We need to do more to emphasize military cooperation and exercises as a part of the everyday business of “The Quad.”
Bryan McGrath is the Managing Director of The FerryBridge Group. These views are his and do not represent any client.
Are they serious about the US *Coast Guard* sailing around the SCS?? Or I guess they could just mean the Pacific. It's still pretty far from home, and invites the China Coast Guard to do the same in South America if/when they have "partners" there.
>(7) For centuries, the United States and much of the world have viewed Asia too narrowly—as >an arena of geopolitical competition.
>
>Too narrowly? As opposed to what? Geopolitical competition is the natural order of things, and >we ought to recognize that fact, not lament it.
The administration's mindset here may be that they see competition as something "opposed" to cooperation, not thinking about cooperation as something that can serve/be very much a part of competition. (Maybe they're choosing to frame things from the standpoint of cooperation because they read 'competition' and immediately think of, I don't know, proxy wars and an arms race.) However they're framing this, it's part of why the word 'navy' only ever appears once in the document--and that's in the context of AUKUS and the Royal Australian Navy, not our own--and why the military's role in this strategy gets less page space than all things allies-and-partners-related. (I'm not dismissing the importance of that of course, just commenting on the priorities evident here.) Their focus is very clear from what they do spend a lot of time on (and in the domestic agenda items repeatedly showing up), in how they've ordered sections or what words they put first in lists, and it looks pretty much in line with what I remember of the interim if-everything-is-security-nothing-is-security national security strategy.
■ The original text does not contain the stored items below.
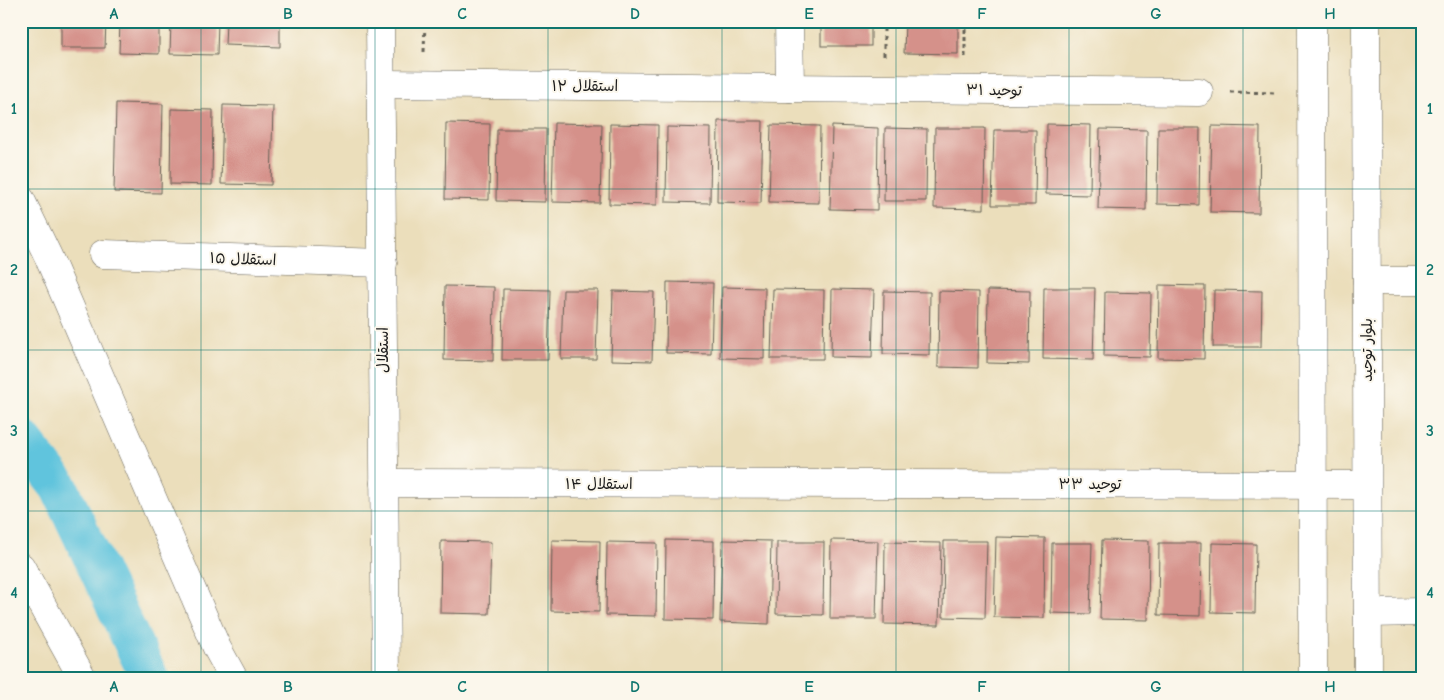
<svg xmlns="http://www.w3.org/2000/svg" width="1444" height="700" viewBox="0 0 1444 700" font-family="'Comic Neue','Playpen Sans Arabic',sans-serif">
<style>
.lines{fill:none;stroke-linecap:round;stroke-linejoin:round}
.canal{stroke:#60c4dd;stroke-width:39}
.building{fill:#d5918a}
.street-casing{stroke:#646054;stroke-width:29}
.secondary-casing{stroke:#646054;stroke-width:29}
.path{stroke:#646054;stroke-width:3;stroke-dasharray:4 4;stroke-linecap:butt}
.street{stroke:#fff;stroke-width:28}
.secondary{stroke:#fff;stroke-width:28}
.grid{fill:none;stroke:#0f766e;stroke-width:1;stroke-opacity:0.55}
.labels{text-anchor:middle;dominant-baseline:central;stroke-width:4;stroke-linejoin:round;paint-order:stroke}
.street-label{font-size:15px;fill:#1c1c1c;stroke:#fbf7ec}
.neatline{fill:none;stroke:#0f766e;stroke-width:2}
.grid-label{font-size:16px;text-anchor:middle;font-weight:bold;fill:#0f766e}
</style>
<rect width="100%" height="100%" fill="#fbf7ec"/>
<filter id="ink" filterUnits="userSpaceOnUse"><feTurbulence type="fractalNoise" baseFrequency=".02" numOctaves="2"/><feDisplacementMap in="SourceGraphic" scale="10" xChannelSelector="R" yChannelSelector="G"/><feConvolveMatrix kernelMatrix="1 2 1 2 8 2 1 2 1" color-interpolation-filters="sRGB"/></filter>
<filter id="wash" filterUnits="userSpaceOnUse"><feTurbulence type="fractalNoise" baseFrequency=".0096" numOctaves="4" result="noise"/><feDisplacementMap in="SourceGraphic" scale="20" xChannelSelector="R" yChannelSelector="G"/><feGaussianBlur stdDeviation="1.12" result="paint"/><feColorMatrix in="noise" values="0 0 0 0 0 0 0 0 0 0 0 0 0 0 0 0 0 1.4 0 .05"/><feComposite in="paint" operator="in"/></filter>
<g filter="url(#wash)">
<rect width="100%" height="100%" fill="#ebdebb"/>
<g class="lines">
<!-- canal -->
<path class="canal" d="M21,438L59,487L150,679"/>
</g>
<g id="blocks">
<!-- building -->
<g class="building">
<path d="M61,21H106L105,48H61Z"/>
<path d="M120,21H159V54L119,53Z"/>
<path d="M171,21H218L217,55L170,54Z"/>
<path d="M226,21H280V47L225,45Z"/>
<rect x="821" y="21" width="50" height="25"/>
<path d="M905,21H958V54L904,53Z"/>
<path d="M116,103L163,104L161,193L114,192Z"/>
<path d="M223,105L273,106L271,185L221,184Z"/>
<path d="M171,109L213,110L212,185L170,184Z"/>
<path d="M718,121H763L761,203L717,202Z"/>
<path d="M446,123L490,124L489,200L445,199Z"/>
<path d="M554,123L602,124L600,203L552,202Z"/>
<path d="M610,124L658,125L657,205L609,204Z"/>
<path d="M1047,124L1091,125L1090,195L1046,194Z"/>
<path d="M771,125L820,126L819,203L769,202Z"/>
<path d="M832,126L878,128L877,210L830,209Z"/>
<path d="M1212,126L1260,127L1259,213L1210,212Z"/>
<path d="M667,127L711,128L710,203L666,202Z"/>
<path d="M885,128L927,129L926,201H884Z"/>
<path d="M935,128H985L984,209L934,208Z"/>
<path d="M1158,128H1200L1199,205L1157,204Z"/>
<path d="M497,129H546L545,202L496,201Z"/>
<path d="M1100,129L1147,130L1146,210L1098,209Z"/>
<path d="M994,130H1036L1035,205H992Z"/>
<path d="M667,282L713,283L711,354L666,353Z"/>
<path d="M1159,285L1205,286L1204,359L1158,358Z"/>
<path d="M445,286L494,287L493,361L444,360Z"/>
<path d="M722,287L765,288L764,359L720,358Z"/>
<path d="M1044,288H1095L1093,360L1043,359Z"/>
<path d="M503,289L550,290L548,360H502Z"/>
<path d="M773,289L824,290L823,359H771Z"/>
<path d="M832,289L874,290L872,358L831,357Z"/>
<path d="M563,290H598L596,359H561Z"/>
<path d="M988,290L1030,291L1029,364L987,363Z"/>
<path d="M1214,290L1262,291L1261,347H1213Z"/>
<path d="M613,291L654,292L652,361L611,360Z"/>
<path d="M884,291L930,292L929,355L883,354Z"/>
<path d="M939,291L979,292L978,368L938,367Z"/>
<path d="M1105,292L1151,293L1150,357L1104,356Z"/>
<path d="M996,537L1045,538L1044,618L994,617Z"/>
<path d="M552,540L600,541L599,612L551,611Z"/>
<path d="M666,540L714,541L713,620L665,619Z"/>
<path d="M722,540L771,541L769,624L720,622Z"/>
<path d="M831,540L878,541L876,619H830Z"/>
<path d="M1102,540L1149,541L1148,620L1100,619Z"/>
<path d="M441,541L491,542L489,614L440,613Z"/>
<path d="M944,541H987L985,618L943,617Z"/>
<path d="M607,542L657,543L656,616L606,615Z"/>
<path d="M777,542H824L823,615L776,614Z"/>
<path d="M885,542L941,543L939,625L884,624Z"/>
<path d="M1052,543H1092L1090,614L1051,613Z"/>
<path d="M1159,543H1201L1200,616L1158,615Z"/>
<path d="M1212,543L1256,544L1255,613L1211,612Z"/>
</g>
</g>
</g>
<g filter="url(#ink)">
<use href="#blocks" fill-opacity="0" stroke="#646054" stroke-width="1"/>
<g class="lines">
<defs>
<g id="street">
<path d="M789,21L790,88"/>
<path d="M381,84L1199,92"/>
<path d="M21,200L48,256L217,648L234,679"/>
<path d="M103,254L383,263"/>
<path d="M1367,281H1423"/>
<path d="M384,483L1367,485"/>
<path d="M21,567L83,679"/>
<path d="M1368,613L1423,612"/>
</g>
<g id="secondary">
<path d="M380,21L386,679"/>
<path d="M1312,21L1313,679"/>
<path d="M1366,21L1368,679"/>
</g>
</defs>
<!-- street casing -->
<use href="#street" class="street-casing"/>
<!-- secondary casing -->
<use href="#secondary" class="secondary-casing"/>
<!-- path -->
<g class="path">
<path d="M965,21V57"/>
<path d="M424,52L425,21"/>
<path d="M884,56V21"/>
<path d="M1230,92L1278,93"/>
</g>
<!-- street -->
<use href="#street" class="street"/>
<!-- secondary -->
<use href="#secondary" class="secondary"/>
</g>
</g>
<!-- grid -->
<path class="grid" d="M201,21V679M375,21V679M548,21V679M722,21V679M896,21V679M1069,21V679M1243,21V679M21,189H1423M21,350H1423M21,511H1423"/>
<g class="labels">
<!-- street labels -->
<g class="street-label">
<text x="585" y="86">استقلال ۱۲</text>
<text transform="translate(994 90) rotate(1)">توحید ۳۱</text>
<text transform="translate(243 259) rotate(2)">استقلال ۱۵</text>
<text transform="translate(383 350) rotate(-90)">استقلال</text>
<text transform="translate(1367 350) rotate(-90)">بلوار توحید</text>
<text x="599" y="484">استقلال ۱۴</text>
<text x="1090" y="484">توحید ۳۳</text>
</g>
</g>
<!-- margin -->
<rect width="1444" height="700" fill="none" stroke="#fbf7ec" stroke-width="55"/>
<rect x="28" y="28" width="1388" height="644" class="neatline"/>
<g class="grid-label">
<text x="114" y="19">A</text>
<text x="288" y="19">B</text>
<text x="462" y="19">C</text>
<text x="635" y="19">D</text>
<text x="809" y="19">E</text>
<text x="982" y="19">F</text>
<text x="1156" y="19">G</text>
<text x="1330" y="19">H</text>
<text x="14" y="114">1</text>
<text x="1430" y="114">1</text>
<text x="14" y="275">2</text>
<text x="1430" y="275">2</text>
<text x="14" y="436">3</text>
<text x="1430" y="436">3</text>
<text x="14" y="598">4</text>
<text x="1430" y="598">4</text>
<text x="114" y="692">A</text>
<text x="288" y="692">B</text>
<text x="462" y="692">C</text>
<text x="635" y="692">D</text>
<text x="809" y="692">E</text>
<text x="982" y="692">F</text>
<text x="1156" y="692">G</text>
<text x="1330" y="692">H</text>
</g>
</svg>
Guess I'm not surprised, and like you I'm not reassured about the coming national security strategy either.
>a more resilient force posture
I'm curious about what this means *to the administration* in practical terms, because I can't see it meaning the same thing as what you or Sal might think it ideally should mean.
> The Quad Fellowship will formally launch in 2022, recruiting its first class of 100 students from all four countries to pursue graduate degrees in STEM fields in the United States beginning in 2023
I liked the recognition of India's importance in its own section earlier in this document, but in 2019 India sent the second highest number of international graduate students and the third highest number of international undergrads to this country. That comes to over 200k students in total. Considering how popular our schools are with Indian students, I'd think we could take advantage of that in a way better than (an admittedly nice) fellowship for just 25 of them a year. It's a minor thing, but there might be some potential here considering all the Indian students in engineering and the sciences who are already studying with us. (This line just stood out to me because of all the Indian graduate students and immigrants I know in STEM fields.)
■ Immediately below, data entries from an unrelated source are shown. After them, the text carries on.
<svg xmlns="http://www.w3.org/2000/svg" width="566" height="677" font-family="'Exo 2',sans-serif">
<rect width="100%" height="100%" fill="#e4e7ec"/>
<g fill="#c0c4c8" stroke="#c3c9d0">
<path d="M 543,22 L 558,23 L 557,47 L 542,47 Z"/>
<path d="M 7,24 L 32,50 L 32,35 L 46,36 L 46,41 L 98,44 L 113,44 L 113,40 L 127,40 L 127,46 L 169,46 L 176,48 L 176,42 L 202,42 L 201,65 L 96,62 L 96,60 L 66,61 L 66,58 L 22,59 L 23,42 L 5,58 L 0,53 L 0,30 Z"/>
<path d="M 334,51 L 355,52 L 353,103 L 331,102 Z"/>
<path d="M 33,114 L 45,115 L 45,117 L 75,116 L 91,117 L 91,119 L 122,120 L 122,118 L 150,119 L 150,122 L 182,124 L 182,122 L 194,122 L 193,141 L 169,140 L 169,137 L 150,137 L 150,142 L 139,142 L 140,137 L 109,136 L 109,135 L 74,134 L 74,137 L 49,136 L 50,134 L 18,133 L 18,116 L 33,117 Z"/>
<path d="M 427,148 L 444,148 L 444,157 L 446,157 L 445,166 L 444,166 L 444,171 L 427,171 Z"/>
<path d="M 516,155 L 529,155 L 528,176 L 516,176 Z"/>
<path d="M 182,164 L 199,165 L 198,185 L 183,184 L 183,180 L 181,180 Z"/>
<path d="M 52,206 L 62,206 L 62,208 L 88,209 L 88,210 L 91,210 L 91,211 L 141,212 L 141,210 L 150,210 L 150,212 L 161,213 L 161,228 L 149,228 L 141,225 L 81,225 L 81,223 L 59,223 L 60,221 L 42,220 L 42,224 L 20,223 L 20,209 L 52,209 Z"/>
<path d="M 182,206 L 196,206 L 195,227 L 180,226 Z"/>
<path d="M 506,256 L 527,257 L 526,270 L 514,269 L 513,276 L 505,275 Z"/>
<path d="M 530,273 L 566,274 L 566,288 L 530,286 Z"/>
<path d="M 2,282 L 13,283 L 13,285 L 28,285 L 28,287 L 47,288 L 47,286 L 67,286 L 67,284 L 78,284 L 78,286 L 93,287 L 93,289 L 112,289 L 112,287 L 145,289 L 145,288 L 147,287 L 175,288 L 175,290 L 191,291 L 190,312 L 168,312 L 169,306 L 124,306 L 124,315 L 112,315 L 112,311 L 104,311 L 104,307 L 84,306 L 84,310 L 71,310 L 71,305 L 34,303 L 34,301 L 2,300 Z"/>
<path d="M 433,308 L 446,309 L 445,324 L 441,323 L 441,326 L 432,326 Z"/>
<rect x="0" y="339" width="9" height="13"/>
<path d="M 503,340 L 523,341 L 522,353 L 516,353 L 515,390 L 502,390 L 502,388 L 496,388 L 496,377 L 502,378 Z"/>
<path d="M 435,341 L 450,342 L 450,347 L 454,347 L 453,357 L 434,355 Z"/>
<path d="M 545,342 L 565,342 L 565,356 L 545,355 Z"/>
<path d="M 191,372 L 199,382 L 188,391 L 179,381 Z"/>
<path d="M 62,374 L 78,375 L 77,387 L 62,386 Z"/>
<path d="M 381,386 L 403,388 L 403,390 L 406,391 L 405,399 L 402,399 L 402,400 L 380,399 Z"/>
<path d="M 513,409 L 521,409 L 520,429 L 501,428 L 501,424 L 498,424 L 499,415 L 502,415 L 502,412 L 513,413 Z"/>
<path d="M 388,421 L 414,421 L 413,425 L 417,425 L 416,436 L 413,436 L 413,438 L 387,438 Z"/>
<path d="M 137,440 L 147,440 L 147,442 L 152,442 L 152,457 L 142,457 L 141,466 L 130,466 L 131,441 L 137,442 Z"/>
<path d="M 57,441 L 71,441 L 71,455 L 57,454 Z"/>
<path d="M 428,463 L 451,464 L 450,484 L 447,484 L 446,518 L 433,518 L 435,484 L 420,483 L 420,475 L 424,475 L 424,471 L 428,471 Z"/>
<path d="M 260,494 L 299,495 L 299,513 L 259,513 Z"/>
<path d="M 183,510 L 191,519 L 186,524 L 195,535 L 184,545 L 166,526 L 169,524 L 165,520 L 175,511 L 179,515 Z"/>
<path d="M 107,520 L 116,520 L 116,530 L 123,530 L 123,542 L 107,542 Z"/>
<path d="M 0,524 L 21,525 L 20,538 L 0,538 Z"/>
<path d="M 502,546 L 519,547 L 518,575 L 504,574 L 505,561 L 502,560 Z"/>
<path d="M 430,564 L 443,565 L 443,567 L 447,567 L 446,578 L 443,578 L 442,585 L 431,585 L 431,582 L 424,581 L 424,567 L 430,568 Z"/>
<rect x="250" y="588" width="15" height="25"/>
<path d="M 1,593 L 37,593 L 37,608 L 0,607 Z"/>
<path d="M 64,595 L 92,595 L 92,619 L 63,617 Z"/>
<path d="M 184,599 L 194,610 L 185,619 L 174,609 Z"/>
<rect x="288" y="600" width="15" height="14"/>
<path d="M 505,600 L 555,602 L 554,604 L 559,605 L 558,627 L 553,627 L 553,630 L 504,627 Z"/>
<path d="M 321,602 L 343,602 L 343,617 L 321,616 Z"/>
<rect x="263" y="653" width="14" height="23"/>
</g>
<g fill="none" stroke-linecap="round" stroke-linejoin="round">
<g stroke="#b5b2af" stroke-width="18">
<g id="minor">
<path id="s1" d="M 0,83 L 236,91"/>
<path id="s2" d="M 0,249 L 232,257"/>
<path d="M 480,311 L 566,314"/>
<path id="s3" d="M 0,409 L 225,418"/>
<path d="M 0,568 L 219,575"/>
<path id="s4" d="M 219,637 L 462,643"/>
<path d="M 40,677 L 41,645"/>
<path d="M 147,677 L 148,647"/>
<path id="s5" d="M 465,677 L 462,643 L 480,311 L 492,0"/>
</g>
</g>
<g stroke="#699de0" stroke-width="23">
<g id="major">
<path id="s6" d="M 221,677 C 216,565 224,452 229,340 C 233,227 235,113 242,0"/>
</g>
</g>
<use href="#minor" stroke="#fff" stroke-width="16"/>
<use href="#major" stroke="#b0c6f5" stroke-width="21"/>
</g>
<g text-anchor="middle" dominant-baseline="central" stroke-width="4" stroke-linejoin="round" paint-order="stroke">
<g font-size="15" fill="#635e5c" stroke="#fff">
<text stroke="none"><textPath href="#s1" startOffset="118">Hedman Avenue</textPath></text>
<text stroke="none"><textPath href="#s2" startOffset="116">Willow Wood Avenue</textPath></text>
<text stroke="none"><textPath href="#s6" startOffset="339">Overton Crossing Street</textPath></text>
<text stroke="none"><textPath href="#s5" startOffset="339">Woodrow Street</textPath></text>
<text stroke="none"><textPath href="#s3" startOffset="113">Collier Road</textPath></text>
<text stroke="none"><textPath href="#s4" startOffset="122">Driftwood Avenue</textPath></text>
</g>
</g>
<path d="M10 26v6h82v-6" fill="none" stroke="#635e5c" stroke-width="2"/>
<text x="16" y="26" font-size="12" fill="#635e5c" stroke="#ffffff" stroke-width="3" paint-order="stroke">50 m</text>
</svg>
The strategy mentions strengthening and improving supply chains and allied countries' infrastructure a few times, and gives us a clause on how the administration would like to "[integrate] our defense supply chains." I don't know what a regional strategy document usually looks like or whether this would be out of place, but I'd have liked to have seen that somebody was thinking about logistical considerations and infrastructure that would benefit us militarily in the region. (Though there almost seems no point in saying this because the administration wasn't interested in thinking about it in the first place.)